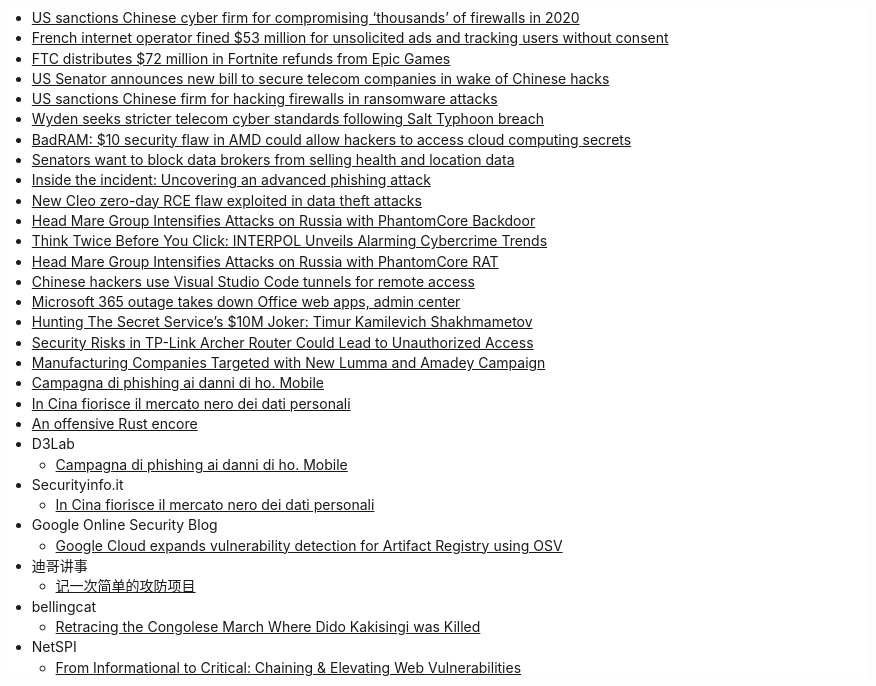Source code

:   - [US sanctions Chinese cyber firm for compromising ‘thousands’ of firewalls in 2020](https://therecord.media/us-sanctions-chinese-cyber-firm-compromising-firewalls)
  - [French internet operator fined $53 million for unsolicited ads and tracking users without consent](https://therecord.media/french-internet-operator-fined-53-million-unsolicited-ads-tracking)
  - [FTC distributes $72 million in Fortnite refunds from Epic Games](https://www.bleepingcomputer.com/news/gaming/ftc-distributes-72-million-in-fortnite-refunds-from-epic-games/)
  - [US Senator announces new bill to secure telecom companies in wake of Chinese hacks](https://techcrunch.com/2024/12/10/us-senator-announces-new-bill-to-secure-telecom-companies-in-wake-of-chinese-hacks/)
  - [US sanctions Chinese firm for hacking firewalls in ransomware attacks](https://www.bleepingcomputer.com/news/security/us-sanctions-chinese-firm-for-hacking-firewalls-in-ragnarok-ransomware-attacks/)
  - [Wyden seeks stricter telecom cyber standards following Salt Typhoon breach](https://therecord.media/senator-wyden-stricter-telecom-cyber-standards-salt-typhoon-china)
  - [BadRAM: $10 security flaw in AMD could allow hackers to access cloud computing secrets](https://therecord.media/amd-security-flaw-badram)
  - [Senators want to block data brokers from selling health and location data](https://therecord.media/senate-bill-block-data-broker-sales-health-location-data)
  - [Inside the incident: Uncovering an advanced phishing attack](https://www.bleepingcomputer.com/news/security/inside-the-incident-uncovering-an-advanced-phishing-attack/)
  - [New Cleo zero-day RCE flaw exploited in data theft attacks](https://www.bleepingcomputer.com/news/security/new-cleo-zero-day-rce-flaw-exploited-in-data-theft-attacks/)
  - [Head Mare Group Intensifies Attacks on Russia with PhantomCore Backdoor](https://cyble.com/blog/head-mare-deploys-phantomcore-against-russia/)
  - [Think Twice Before You Click: INTERPOL Unveils Alarming Cybercrime Trends](https://cyble.com/blog/think-twice-before-you-click-interpol-unveils-alarming-cybercrime-trends/)
  - [Head Mare Group Intensifies Attacks on Russia with PhantomCore RAT](https://cyble.com/blog/head-mare-group-intensifies-attacks-against-russia/)
  - [Chinese hackers use Visual Studio Code tunnels for remote access](https://www.bleepingcomputer.com/news/security/chinese-hackers-use-visual-studio-code-tunnels-for-remote-access/)
  - [Microsoft 365 outage takes down Office web apps, admin center](https://www.bleepingcomputer.com/news/microsoft/microsoft-365-outage-takes-down-office-web-apps-admin-center/)
  - [Hunting The Secret Service’s $10M Joker: Timur Kamilevich Shakhmametov](https://www.osinord.com/post/hunting-the-secret-service-s-10m-joker-timor-kamilevich-shakhmametov)
  - [Security Risks in TP-Link Archer Router Could Lead to Unauthorized Access](https://cyble.com/blog/tp-link-archer-router-vulnerabilities/)
  - [Manufacturing Companies Targeted with New Lumma and Amadey Campaign](https://any.run/cybersecurity-blog/manufacturing-companies-targeted-with-lumma/)
  - [Campagna di phishing ai danni di ho. Mobile](https://www.d3lab.net/campagna-di-phishing-ai-danni-di-ho-mobile/)
  - [In Cina fiorisce il mercato nero dei dati personali](https://www.securityinfo.it/2024/12/10/in-cina-fiorisce-il-mercato-nero-dei-dati-personali/)
  - [An offensive Rust encore](https://security.humanativaspa.it/an-offensive-rust-encore/)
- D3Lab
  - [Campagna di phishing ai danni di ho. Mobile](https://www.d3lab.net/campagna-di-phishing-ai-danni-di-ho-mobile/)
- Securityinfo.it
  - [In Cina fiorisce il mercato nero dei dati personali](https://www.securityinfo.it/2024/12/10/in-cina-fiorisce-il-mercato-nero-dei-dati-personali/?utm_source=rss&utm_medium=rss&utm_campaign=in-cina-fiorisce-il-mercato-nero-dei-dati-personali)
- Google Online Security Blog
  - [Google Cloud expands vulnerability detection for Artifact Registry using OSV](http://security.googleblog.com/2024/12/google-cloud-expands-vulnerability.html)
- 迪哥讲事
  - [记一次简单的攻防项目](https://mp.weixin.qq.com/s?__biz=MzIzMTIzNTM0MA==&mid=2247496551&idx=1&sn=448b14a0df2b5a7682da63a272234edb&chksm=e8a5f904dfd270128c95ff04b8552a09a4b1046d53ff95e2cc4800c51c015dd93deba3a3589b&scene=58&subscene=0#rd)
- bellingcat
  - [Retracing the Congolese March Where Dido Kakisingi was Killed](https://www.bellingcat.com/news/2024/12/10/retracing-the-congolese-march-where-dido-kakisingi-was-killed/)
- NetSPI
  - [From Informational to Critical: Chaining & Elevating Web Vulnerabilities](https://www.netspi.com/blog/technical-blog/web-application-pentesting/uncovering-a-critical-vulnerability-through-chained-findings/)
..............................
### WORK REQUEST
Pictures in the records above should not be copied. Repeat everything else exactly.

### RESPONSE AREA
Source code

:   - [US sanctions Chinese cyber firm for compromising ‘thousands’ of firewalls in 2020](https://therecord.media/us-sanctions-chinese-cyber-firm-compromising-firewalls)
  - [French internet operator fined $53 million for unsolicited ads and tracking users without consent](https://therecord.media/french-internet-operator-fined-53-million-unsolicited-ads-tracking)
  - [FTC distributes $72 million in Fortnite refunds from Epic Games](https://www.bleepingcomputer.com/news/gaming/ftc-distributes-72-million-in-fortnite-refunds-from-epic-games/)
  - [US Senator announces new bill to secure telecom companies in wake of Chinese hacks](https://techcrunch.com/2024/12/10/us-senator-announces-new-bill-to-secure-telecom-companies-in-wake-of-chinese-hacks/)
  - [US sanctions Chinese firm for hacking firewalls in ransomware attacks](https://www.bleepingcomputer.com/news/security/us-sanctions-chinese-firm-for-hacking-firewalls-in-ragnarok-ransomware-attacks/)
  - [Wyden seeks stricter telecom cyber standards following Salt Typhoon breach](https://therecord.media/senator-wyden-stricter-telecom-cyber-standards-salt-typhoon-china)
  - [BadRAM: $10 security flaw in AMD could allow hackers to access cloud computing secrets](https://therecord.media/amd-security-flaw-badram)
  - [Senators want to block data brokers from selling health and location data](https://therecord.media/senate-bill-block-data-broker-sales-health-location-data)
  - [Inside the incident: Uncovering an advanced phishing attack](https://www.bleepingcomputer.com/news/security/inside-the-incident-uncovering-an-advanced-phishing-attack/)
  - [New Cleo zero-day RCE flaw exploited in data theft attacks](https://www.bleepingcomputer.com/news/security/new-cleo-zero-day-rce-flaw-exploited-in-data-theft-attacks/)
  - [Head Mare Group Intensifies Attacks on Russia with PhantomCore Backdoor](https://cyble.com/blog/head-mare-deploys-phantomcore-against-russia/)
  - [Think Twice Before You Click: INTERPOL Unveils Alarming Cybercrime Trends](https://cyble.com/blog/think-twice-before-you-click-interpol-unveils-alarming-cybercrime-trends/)
  - [Head Mare Group Intensifies Attacks on Russia with PhantomCore RAT](https://cyble.com/blog/head-mare-group-intensifies-attacks-against-russia/)
  - [Chinese hackers use Visual Studio Code tunnels for remote access](https://www.bleepingcomputer.com/news/security/chinese-hackers-use-visual-studio-code-tunnels-for-remote-access/)
  - [Microsoft 365 outage takes down Office web apps, admin center](https://www.bleepingcomputer.com/news/microsoft/microsoft-365-outage-takes-down-office-web-apps-admin-center/)
  - [Hunting The Secret Service’s $10M Joker: Timur Kamilevich Shakhmametov](https://www.osinord.com/post/hunting-the-secret-service-s-10m-joker-timor-kamilevich-shakhmametov)
  - [Security Risks in TP-Link Archer Router Could Lead to Unauthorized Access](https://cyble.com/blog/tp-link-archer-router-vulnerabilities/)
  - [Manufacturing Companies Targeted with New Lumma and Amadey Campaign](https://any.run/cybersecurity-blog/manufacturing-companies-targeted-with-lumma/)
  - [Campagna di phishing ai danni di ho. Mobile](https://www.d3lab.net/campagna-di-phishing-ai-danni-di-ho-mobile/)
  - [In Cina fiorisce il mercato nero dei dati personali](https://www.securityinfo.it/2024/12/10/in-cina-fiorisce-il-mercato-nero-dei-dati-personali/)
  - [An offensive Rust encore](https://security.humanativaspa.it/an-offensive-rust-encore/)
- D3Lab
  - [Campagna di phishing ai danni di ho. Mobile](https://www.d3lab.net/campagna-di-phishing-ai-danni-di-ho-mobile/)
- Securityinfo.it
  - [In Cina fiorisce il mercato nero dei dati personali](https://www.securityinfo.it/2024/12/10/in-cina-fiorisce-il-mercato-nero-dei-dati-personali/?utm_source=rss&utm_medium=rss&utm_campaign=in-cina-fiorisce-il-mercato-nero-dei-dati-personali)
- Google Online Security Blog
  - [Google Cloud expands vulnerability detection for Artifact Registry using OSV](http://security.googleblog.com/2024/12/google-cloud-expands-vulnerability.html)
- 迪哥讲事
  - [记一次简单的攻防项目](https://mp.weixin.qq.com/s?__biz=MzIzMTIzNTM0MA==&mid=2247496551&idx=1&sn=448b14a0df2b5a7682da63a272234edb&chksm=e8a5f904dfd270128c95ff04b8552a09a4b1046d53ff95e2cc4800c51c015dd93deba3a3589b&scene=58&subscene=0#rd)
- bellingcat
  - [Retracing the Congolese March Where Dido Kakisingi was Killed](https://www.bellingcat.com/news/2024/12/10/retracing-the-congolese-march-where-dido-kakisingi-was-killed/)
- NetSPI
  - [From Informational to Critical: Chaining & Elevating Web Vulnerabilities](https://www.netspi.com/blog/technical-blog/web-application-pentesting/uncovering-a-critical-vulnerability-through-chained-findings/)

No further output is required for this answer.